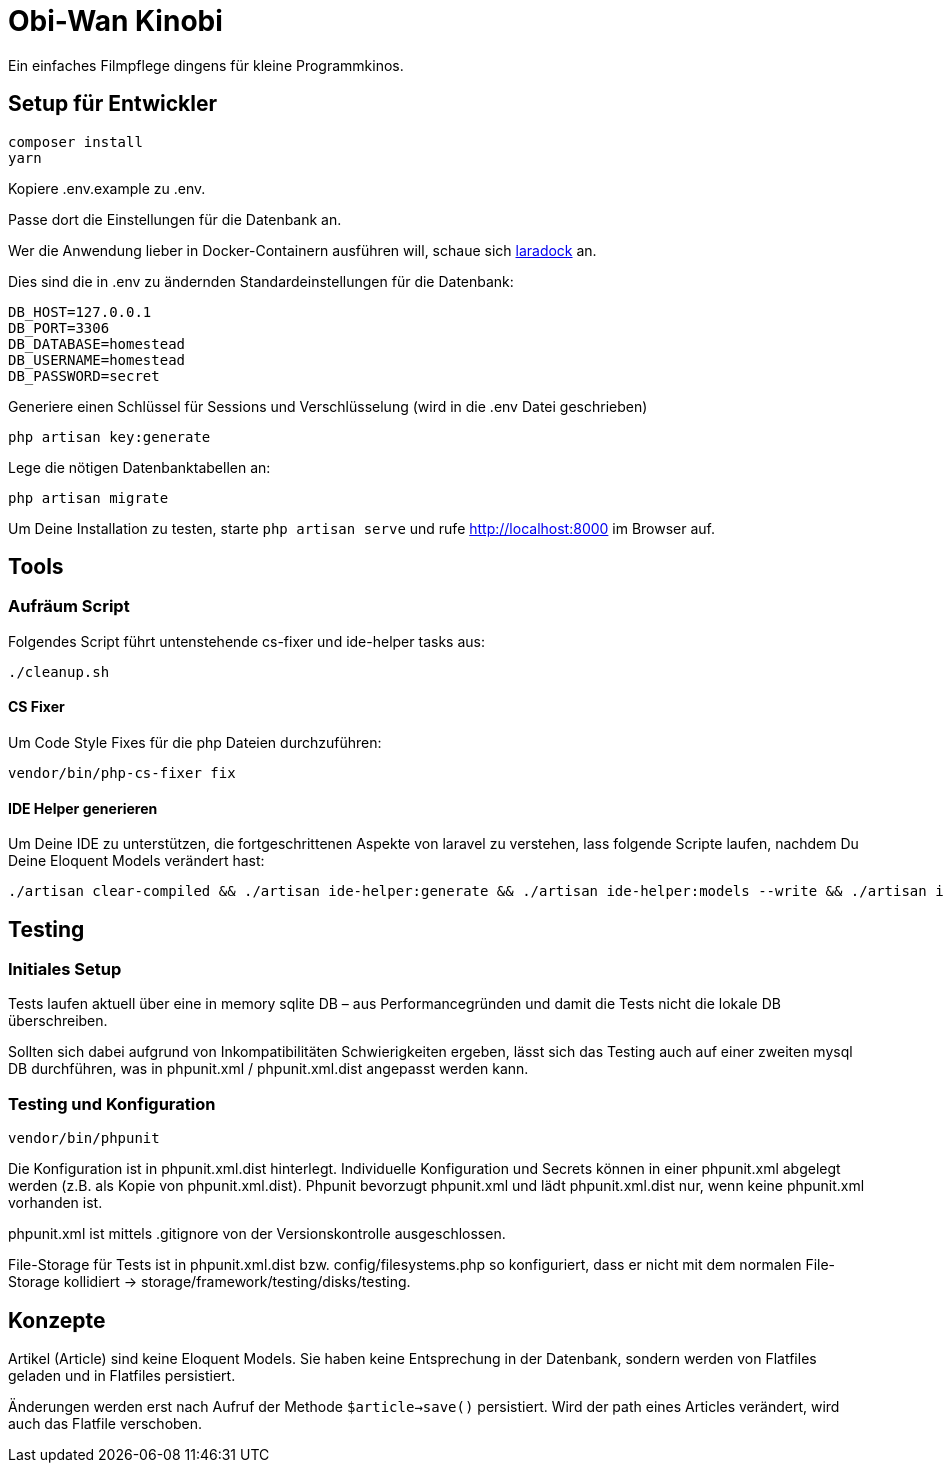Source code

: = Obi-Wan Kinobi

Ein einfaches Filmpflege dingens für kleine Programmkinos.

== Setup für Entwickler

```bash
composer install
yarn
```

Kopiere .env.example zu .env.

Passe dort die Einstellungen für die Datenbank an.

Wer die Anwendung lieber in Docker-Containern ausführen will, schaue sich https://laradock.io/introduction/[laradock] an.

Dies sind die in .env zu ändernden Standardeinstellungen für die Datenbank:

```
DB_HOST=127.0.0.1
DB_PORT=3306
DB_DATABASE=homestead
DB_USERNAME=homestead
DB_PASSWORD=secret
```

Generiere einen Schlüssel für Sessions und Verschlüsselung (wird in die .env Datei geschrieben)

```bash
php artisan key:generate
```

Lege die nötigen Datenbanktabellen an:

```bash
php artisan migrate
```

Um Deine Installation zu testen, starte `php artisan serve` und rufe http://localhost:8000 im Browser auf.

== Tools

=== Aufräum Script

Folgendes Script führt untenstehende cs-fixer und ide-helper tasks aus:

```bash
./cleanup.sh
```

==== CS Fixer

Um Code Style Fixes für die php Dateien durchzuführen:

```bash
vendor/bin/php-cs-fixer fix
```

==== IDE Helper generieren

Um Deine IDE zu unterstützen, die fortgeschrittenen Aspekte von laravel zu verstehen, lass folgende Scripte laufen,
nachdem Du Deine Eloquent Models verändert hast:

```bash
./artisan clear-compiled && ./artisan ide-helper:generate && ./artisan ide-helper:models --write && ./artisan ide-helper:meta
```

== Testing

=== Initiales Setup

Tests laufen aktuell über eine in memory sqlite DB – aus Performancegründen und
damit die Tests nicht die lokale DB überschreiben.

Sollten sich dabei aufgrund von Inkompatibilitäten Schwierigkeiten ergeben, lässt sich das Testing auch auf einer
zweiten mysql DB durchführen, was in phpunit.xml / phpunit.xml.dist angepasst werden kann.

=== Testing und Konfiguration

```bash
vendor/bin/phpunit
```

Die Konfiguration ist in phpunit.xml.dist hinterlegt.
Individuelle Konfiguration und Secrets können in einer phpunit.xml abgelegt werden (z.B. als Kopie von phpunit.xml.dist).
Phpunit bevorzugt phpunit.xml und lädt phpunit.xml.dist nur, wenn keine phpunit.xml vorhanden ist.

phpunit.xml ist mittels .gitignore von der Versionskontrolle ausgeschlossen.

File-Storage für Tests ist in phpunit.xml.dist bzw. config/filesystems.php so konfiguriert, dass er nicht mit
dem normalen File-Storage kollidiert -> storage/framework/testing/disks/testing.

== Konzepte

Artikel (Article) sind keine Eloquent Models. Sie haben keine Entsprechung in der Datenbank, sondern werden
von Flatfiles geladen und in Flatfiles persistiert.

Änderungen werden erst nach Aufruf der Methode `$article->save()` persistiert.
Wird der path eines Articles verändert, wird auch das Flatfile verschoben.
═══
**What you should do:** After removing each picture, print the entries above exactly as they were.

**Expected answer:**
Source code

: = Obi-Wan Kinobi

Ein einfaches Filmpflege dingens für kleine Programmkinos.

== Setup für Entwickler

```bash
composer install
yarn
```

Kopiere .env.example zu .env.

Passe dort die Einstellungen für die Datenbank an.

Wer die Anwendung lieber in Docker-Containern ausführen will, schaue sich https://laradock.io/introduction/[laradock] an.

Dies sind die in .env zu ändernden Standardeinstellungen für die Datenbank:

```
DB_HOST=127.0.0.1
DB_PORT=3306
DB_DATABASE=homestead
DB_USERNAME=homestead
DB_PASSWORD=secret
```

Generiere einen Schlüssel für Sessions und Verschlüsselung (wird in die .env Datei geschrieben)

```bash
php artisan key:generate
```

Lege die nötigen Datenbanktabellen an:

```bash
php artisan migrate
```

Um Deine Installation zu testen, starte `php artisan serve` und rufe http://localhost:8000 im Browser auf.

== Tools

=== Aufräum Script

Folgendes Script führt untenstehende cs-fixer und ide-helper tasks aus:

```bash
./cleanup.sh
```

==== CS Fixer

Um Code Style Fixes für die php Dateien durchzuführen:

```bash
vendor/bin/php-cs-fixer fix
```

==== IDE Helper generieren

Um Deine IDE zu unterstützen, die fortgeschrittenen Aspekte von laravel zu verstehen, lass folgende Scripte laufen,
nachdem Du Deine Eloquent Models verändert hast:

```bash
./artisan clear-compiled && ./artisan ide-helper:generate && ./artisan ide-helper:models --write && ./artisan ide-helper:meta
```

== Testing

=== Initiales Setup

Tests laufen aktuell über eine in memory sqlite DB – aus Performancegründen und
damit die Tests nicht die lokale DB überschreiben.

Sollten sich dabei aufgrund von Inkompatibilitäten Schwierigkeiten ergeben, lässt sich das Testing auch auf einer
zweiten mysql DB durchführen, was in phpunit.xml / phpunit.xml.dist angepasst werden kann.

=== Testing und Konfiguration

```bash
vendor/bin/phpunit
```

Die Konfiguration ist in phpunit.xml.dist hinterlegt.
Individuelle Konfiguration und Secrets können in einer phpunit.xml abgelegt werden (z.B. als Kopie von phpunit.xml.dist).
Phpunit bevorzugt phpunit.xml und lädt phpunit.xml.dist nur, wenn keine phpunit.xml vorhanden ist.

phpunit.xml ist mittels .gitignore von der Versionskontrolle ausgeschlossen.

File-Storage für Tests ist in phpunit.xml.dist bzw. config/filesystems.php so konfiguriert, dass er nicht mit
dem normalen File-Storage kollidiert -> storage/framework/testing/disks/testing.

== Konzepte

Artikel (Article) sind keine Eloquent Models. Sie haben keine Entsprechung in der Datenbank, sondern werden
von Flatfiles geladen und in Flatfiles persistiert.

Änderungen werden erst nach Aufruf der Methode `$article->save()` persistiert.
Wird der path eines Articles verändert, wird auch das Flatfile verschoben.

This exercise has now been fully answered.